In primis quella di Cateno De Luca, della lista Libertà, che in mattinata aveva chiesto un incontro con lo staff di Meloni per “evitare che il governo” favorisse “solamente il partito di Marco Rizzo con una norma ad personam”. Rizzo ha comunque annunciato battaglia: “A questo punto – ha detto – ci presenteremo nelle circoscrizioni Centro e Sud dove la soglia delle firme è stata ampiamente superata e nelle altre faremo ricorso”. In attesa del deposito delle firme e delle verifiche, Michele Santoro ha annunciato di avercela fatta: “Possiamo essere finalmente fieri di aver realizzato un’impresa che sembrava impossibile – ha detto il giornalista – Consegneremo la lista Pace Terra Dignità in tutte le circoscrizioni”. In lista per Santoro ci sono – tra l’altro – l’attore Paolo Rossi e lo scrittore moldavo Nicolai Lilin.

Il balletto delle firme non riguarda le forze già presenti in Parlamento, che hanno invece dovuto fare i conti con la battaglia delle liste, dei nomi da mettere in campo. Oltre a Meloni, capolista ovunque, e a Schlein, che sarà capolista al Centro e nelle isole, fra i leader ci saranno il segretario di Fi Antonio Tajani, capolista in ogni circoscrizione tranne le isole (dove c’è invece Caterina Chinnici), e quello di Azione Carlo Calenda, capolista nel Nord Est, Isole e Centro. Per FdI, nelle ultime ore è circolato anche il nome del ministro Crosetto, un’ipotesi che però non pare abbia poi preso corpo. Dubbi sulla presenza in lista con Stati Uniti d’Europa, anche sull’ex sindaco di Agrigento, in passato nel Pd a trazione renziana, Marco Zambuto, compagno della figlia di Totò Cuffaro. Sarà invece della partita il leader di Italia viva Matteo Renzi: si candiderà all’ultimo posto in quattro circoscrizioni su cinque. “Tutti i candidati della Lista Stati Uniti d’Europa si sono impegnati, se eletti, a lasciare eventuali altri incarichi e andare al Parlamento europeo”, ha ricordato Emma Bonino, capolista al Nord ovest e in corsa al Centro. Un po’ a sorpresa, per Fdi è spuntato il nome di Vittorio Sgarbi, nella circoscrizione Sud.

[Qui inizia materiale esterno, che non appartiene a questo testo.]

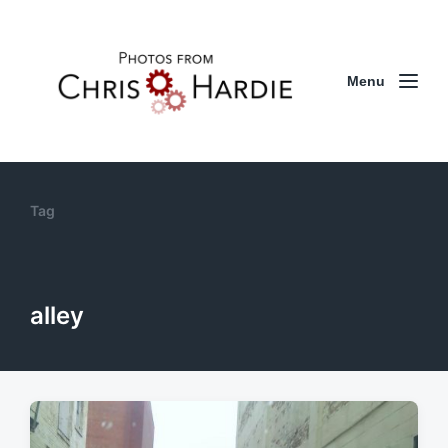
Menu
Tag
alley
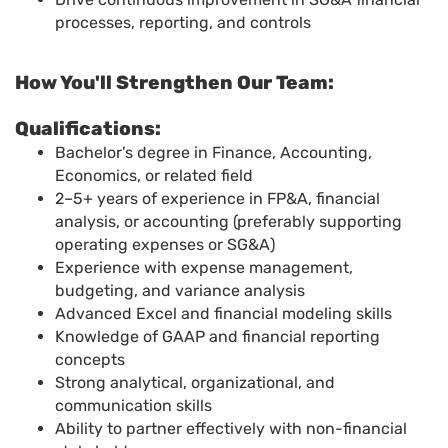
processes, reporting, and controls
How You'll Strengthen Our Team:
Qualifications:
Bachelor’s degree in Finance, Accounting,
Economics, or related field
2–5+ years of experience in FP&A, financial
analysis, or accounting (preferably supporting
operating expenses or SG&A)
Experience with expense management,
budgeting, and variance analysis
Advanced Excel and financial modeling skills
Knowledge of GAAP and financial reporting
concepts
Strong analytical, organizational, and
communication skills
Ability to partner effectively with non-financial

Tre mesi fa il critico si era dimesso da sottosegretario alla Cultura dopo la delibera dell’Antitrust che definiva alcune sue attività “incompatibili” con il ruolo di governo: “Ho deciso di accettare la candidatura da indipendente con Fratelli d’Italia – ha spiegato – Sono libero e ho una dote di voti riconoscibili. Alle Europee del 1999 ne presi 100mila nel Nord Est, quasi come Berlusconi”. Sarcastico il M5s: “Quali saranno i prossimi candidati al Parlamento Europeo di Fratelli d’Italia? Magari Pozzolo e Delmastro? Di questo passo non ci sorprenderebbe se in futuro candideranno Daniela Santanchè al Quirinale”.